■ Фрагмент текста
________________________

В каком-нибудь квартале от перрона, на углу Пушкинской и Малой Арнаутской, впечатлительных приезжих приятно поражал совершенно в гофмановском духе обставленный сводчатый подвальчик с дивными дарами солнца. «Лидия» и «Изабелла», подобно тайфунам с ласковыми именами, почти стихийно «накатывались» из огромных дубовых бочек, бутов, в бирюзовые гранчаки буквально оторопевшим от счастья экскурсантам. На некоторое время они совершенно теряли способность к членораздельной речи, и только трогательно мычали, смакуя «достойнейший продукт».

Здесь важно было не дать гостям опомниться. То есть им надо было разрешить придти в себя лишь тогда, когда они там уже никого не застанут. Посему я немедленно (после двух-трех стаканов) гнал их в хвост и в гриву, мотивируя обширностью программы. А она и в самом деле была грандиозной, поскольку в двух кварталах, на пересечении Большой Арнаутской и Ремесленной, нас с распростёртыми объятиями встречала следующая винарка.

________________________

■ Данные для задания
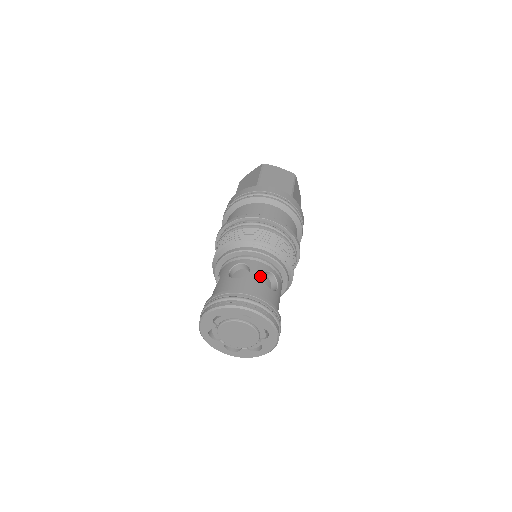
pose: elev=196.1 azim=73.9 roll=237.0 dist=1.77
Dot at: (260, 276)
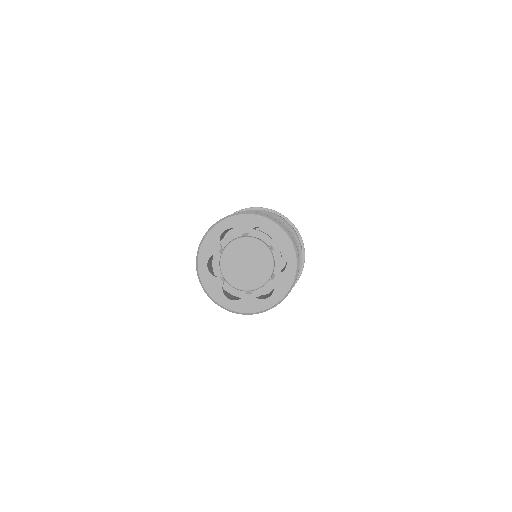
Dot at: occluded
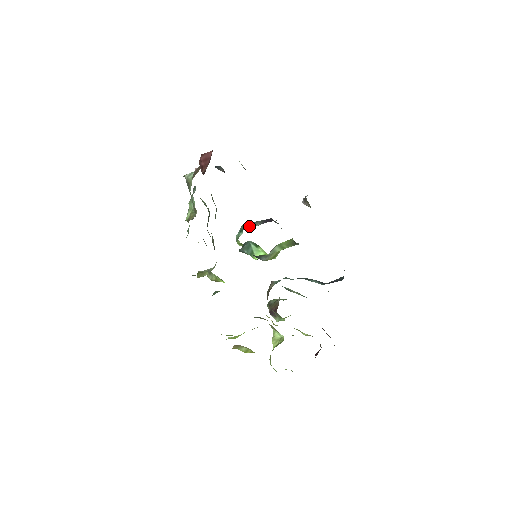
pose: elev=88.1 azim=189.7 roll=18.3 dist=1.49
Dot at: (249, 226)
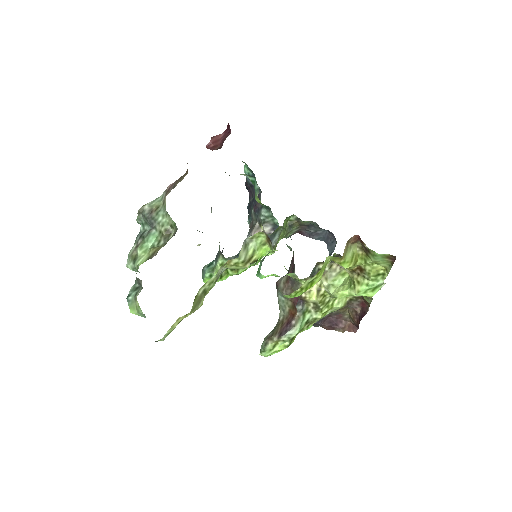
Dot at: occluded
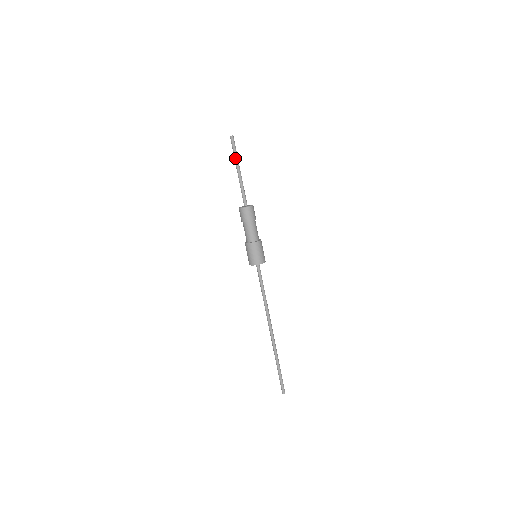
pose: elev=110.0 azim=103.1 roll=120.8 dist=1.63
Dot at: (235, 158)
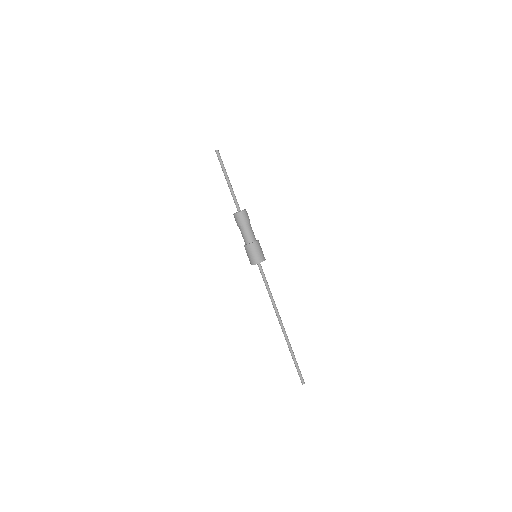
Dot at: (223, 169)
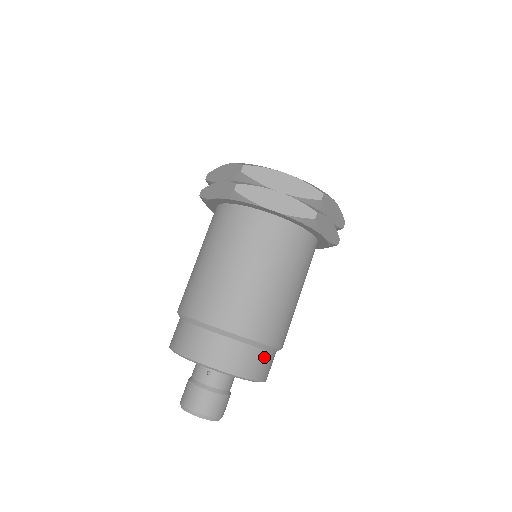
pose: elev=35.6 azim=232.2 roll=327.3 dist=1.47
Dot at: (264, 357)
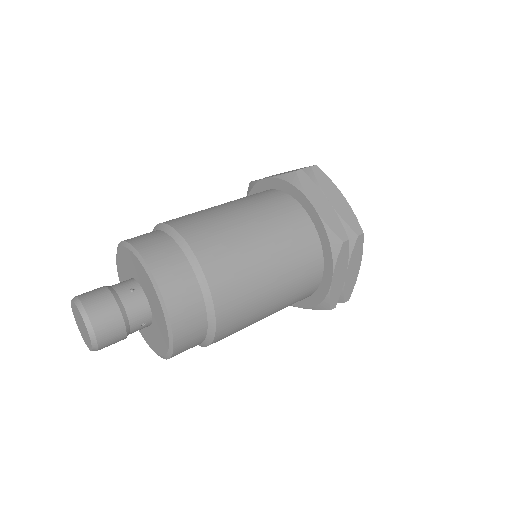
Dot at: (199, 317)
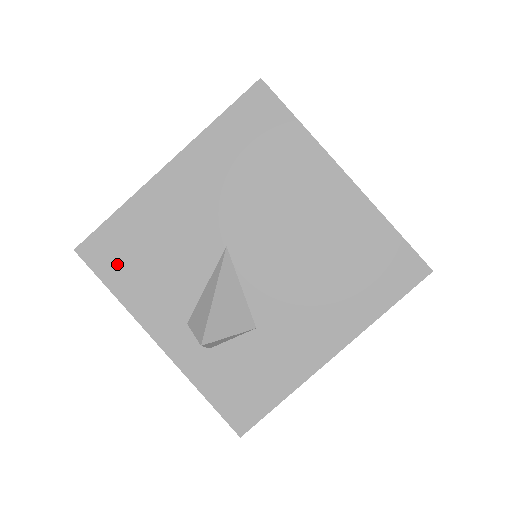
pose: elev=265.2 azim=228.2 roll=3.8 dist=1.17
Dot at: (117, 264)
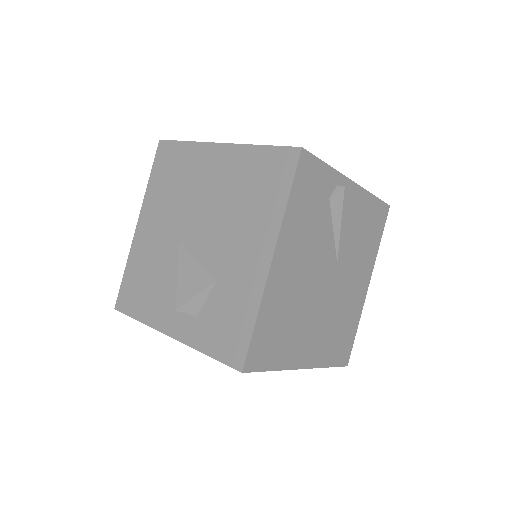
Dot at: (134, 300)
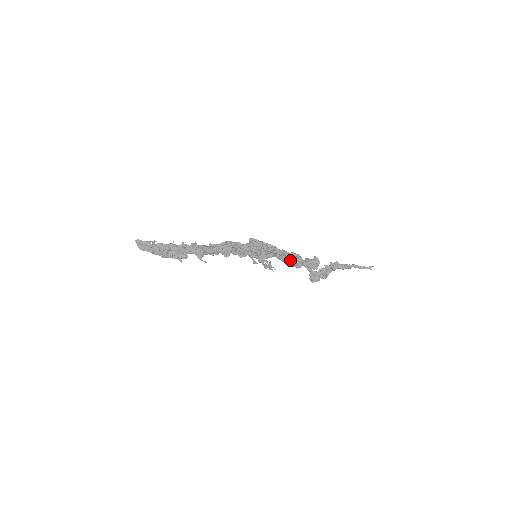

________________________

■ Ваши задания
1. Согласуются ли с фрагментом о винных подвальчиках утверждения (а), (б) и (в)? Для каждого ответьте «да» или «нет» и дословно приведите решающие слова фрагмента.
(а) Подвальчик находился на углу Пушкинской и Малой Арнаутской.
(б) Вино наливали экскурсантам из стеклянных бутылей.
(в) Следующая винарка стояла на пересечении Большой Арнаутской и Ремесленной.
2. Выведите без изменений строки из данных: начните со строки, в которой есть «pose: elev=35.6 azim=232.2», и закончите последней строкой данных, включая обе границы. Пометки картинок в ответ не включайте.
Фрагмент текста и строки взяты из разных источников.

■ Ответы
1.
(а) Да: «на углу Пушкинской и Малой Арнаутской».
(б) Нет: «из огромных дубовых бочек, бутов».
(в) Да: «на пересечении Большой Арнаутской и Ремесленной».

2.
pose: elev=35.6 azim=232.2 roll=327.3 dist=1.47
Dot at: (264, 357)
Dot at: (199, 317)
pose: elev=265.2 azim=228.2 roll=3.8 dist=1.17
Dot at: (117, 264)
Dot at: (134, 300)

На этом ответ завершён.